STATED TASK:
Turn every line of the records below into a JSON list of strings, one string per line, skipping blank lines. Leave the pictures out.

ITEMS:

* * * * *

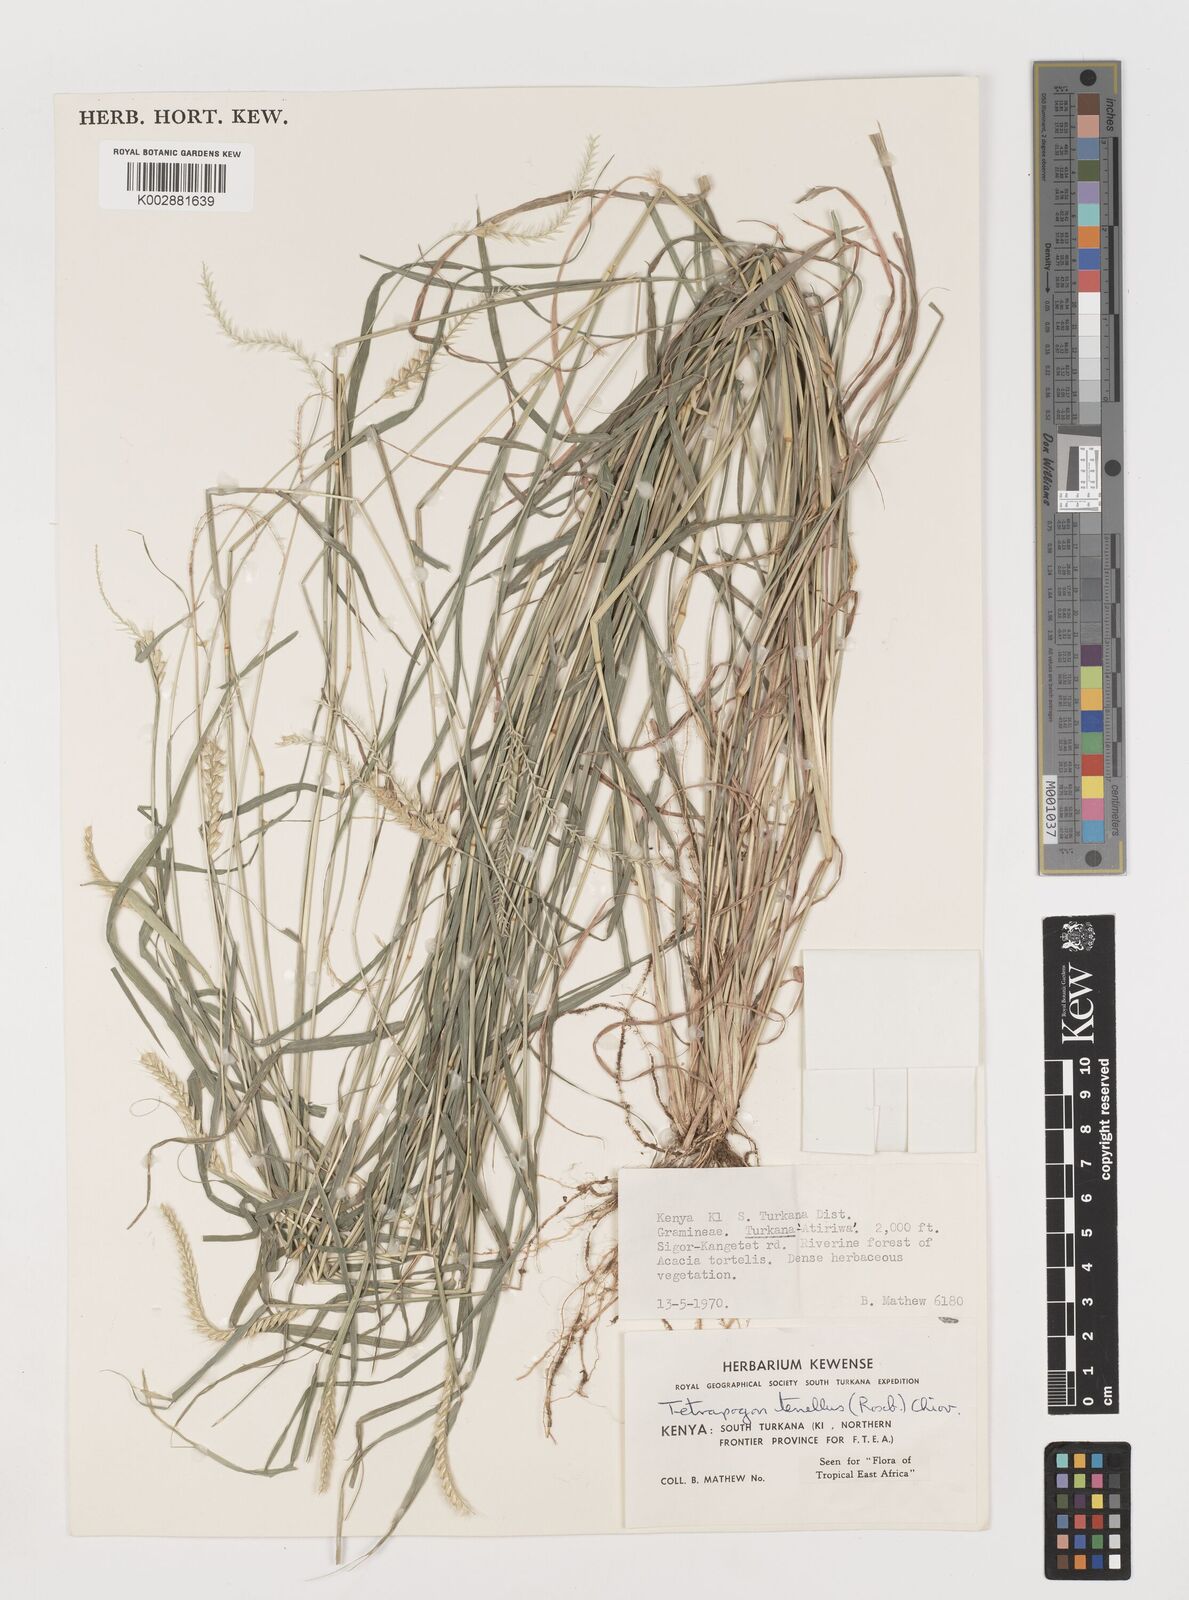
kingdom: Plantae
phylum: Tracheophyta
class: Liliopsida
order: Poales
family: Poaceae
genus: Tetrapogon
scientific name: Tetrapogon tenellus
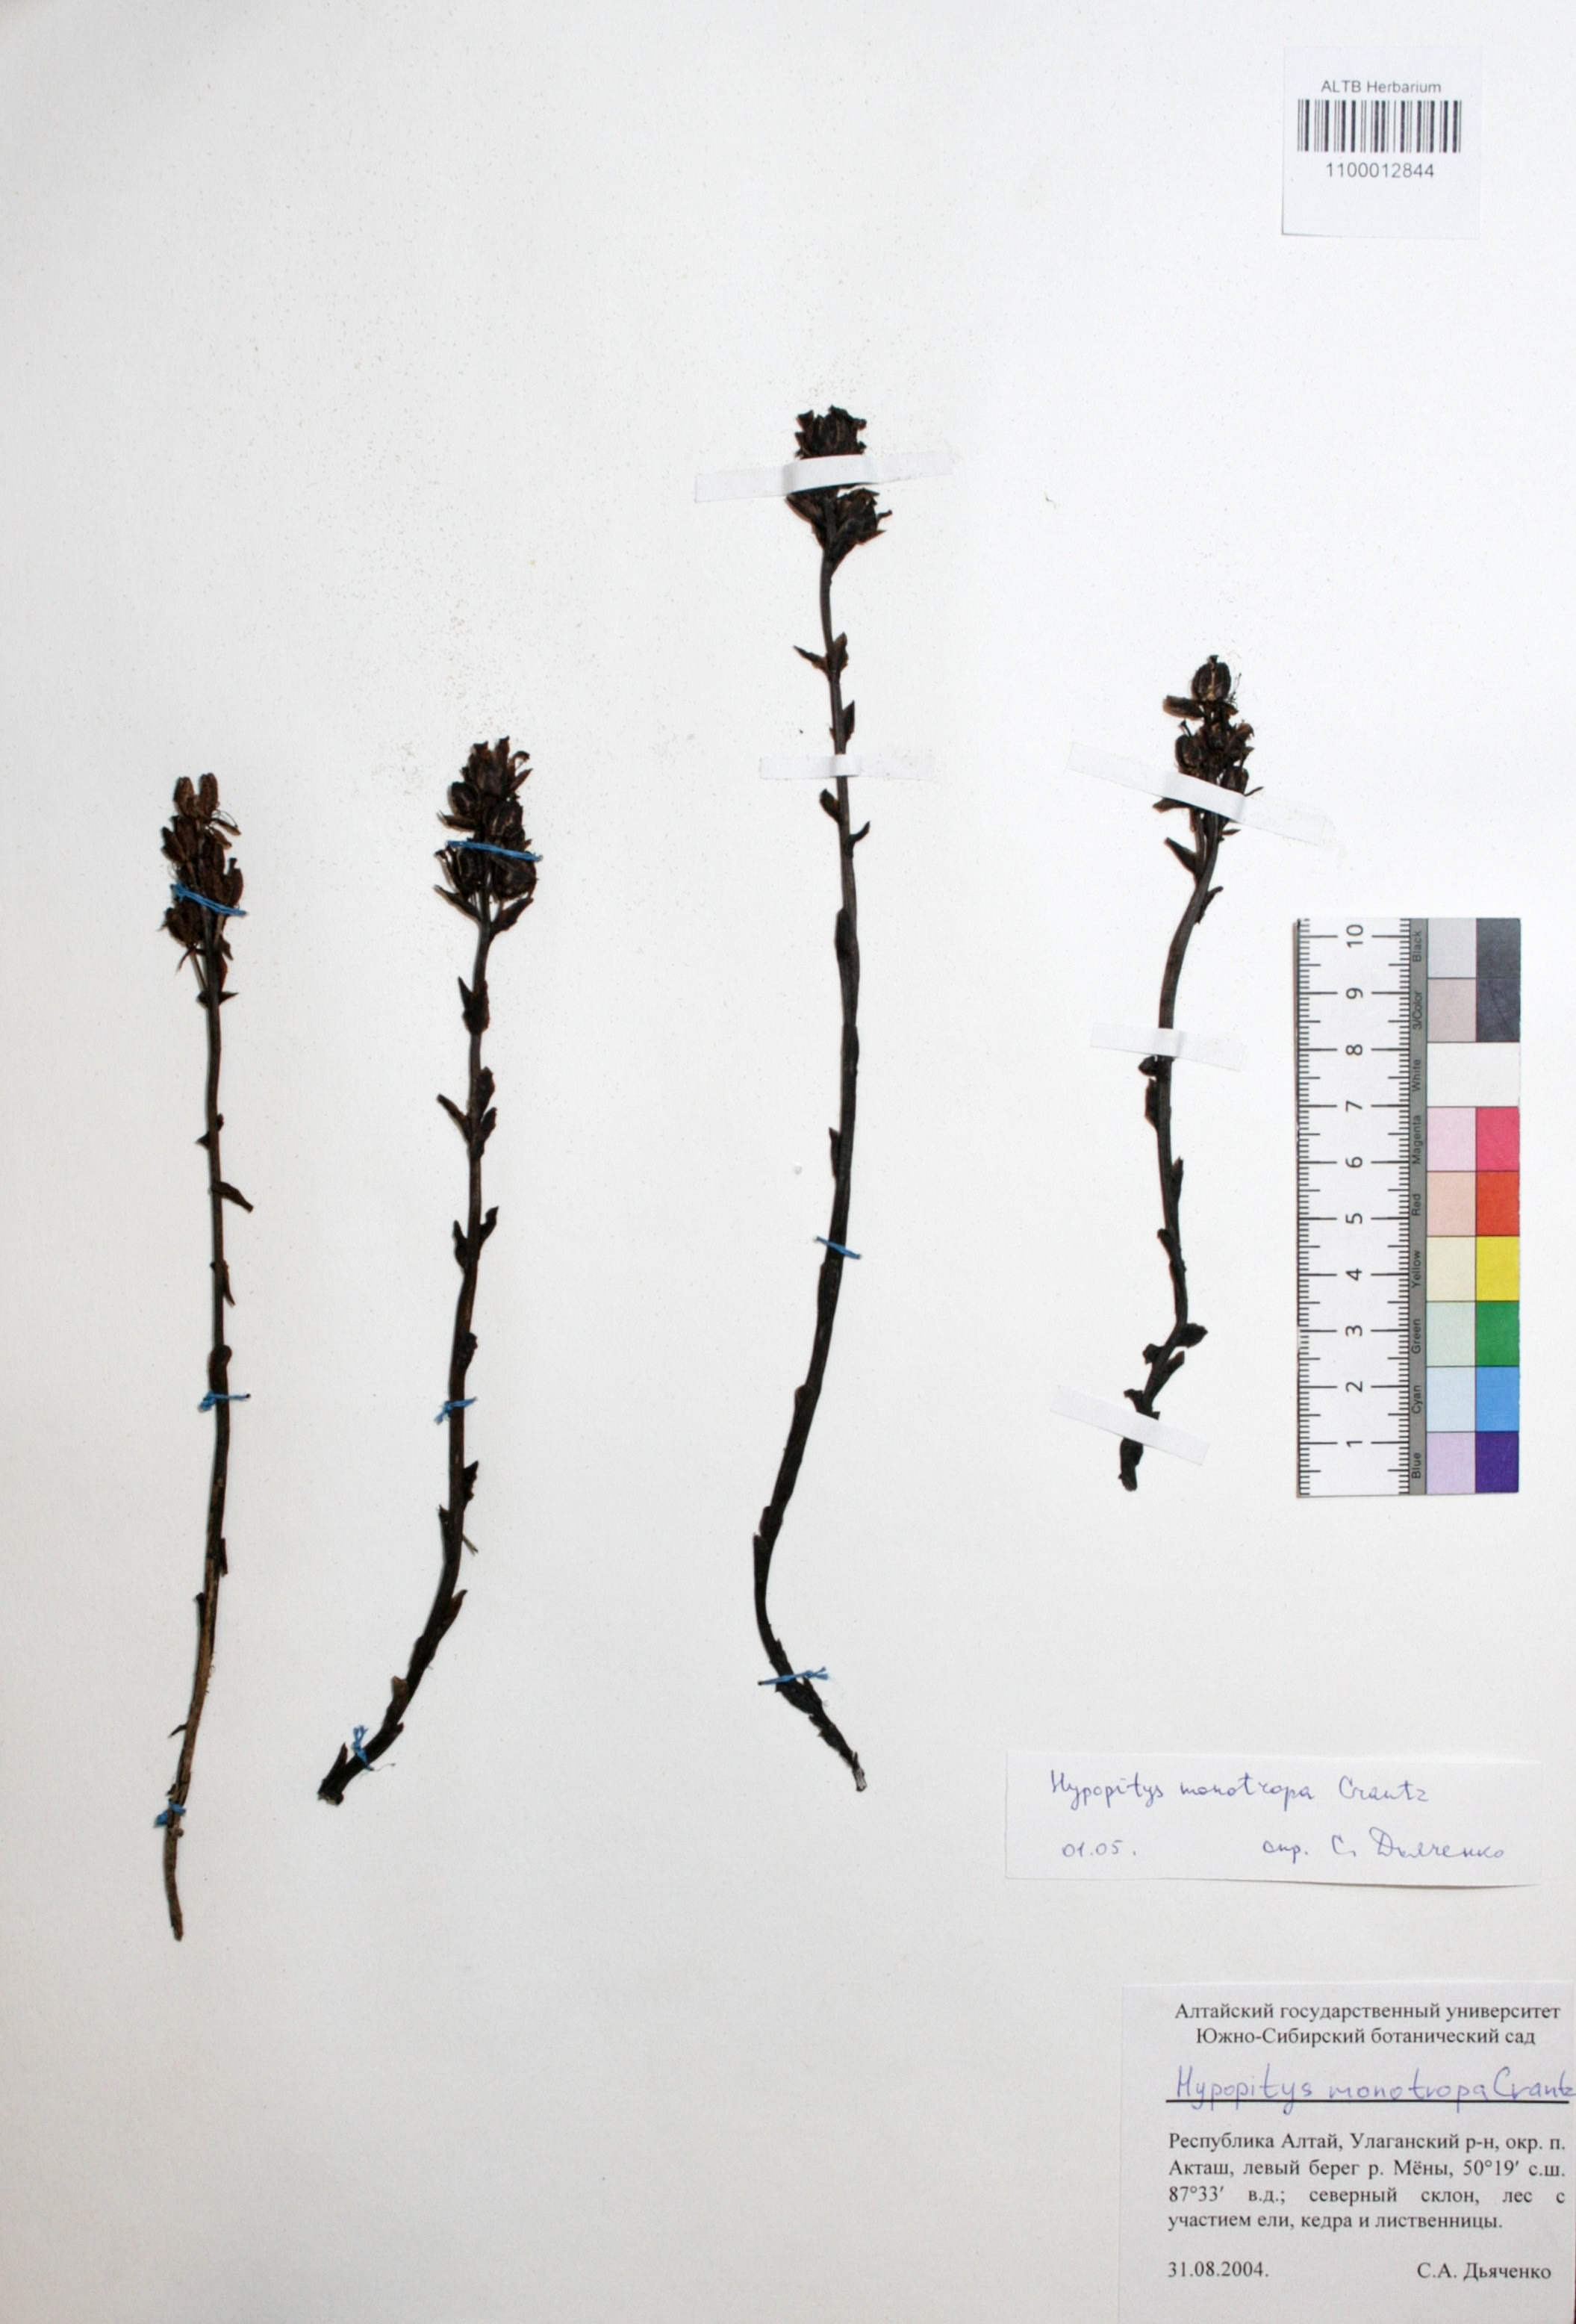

* * * * *

TASK SOLUTION:
[
  "kingdom: Plantae",
  "phylum: Tracheophyta",
  "class: Liliopsida",
  "order: Poales",
  "family: Poaceae",
  "genus: Tetrapogon",
  "scientific name: Tetrapogon tenellus"
]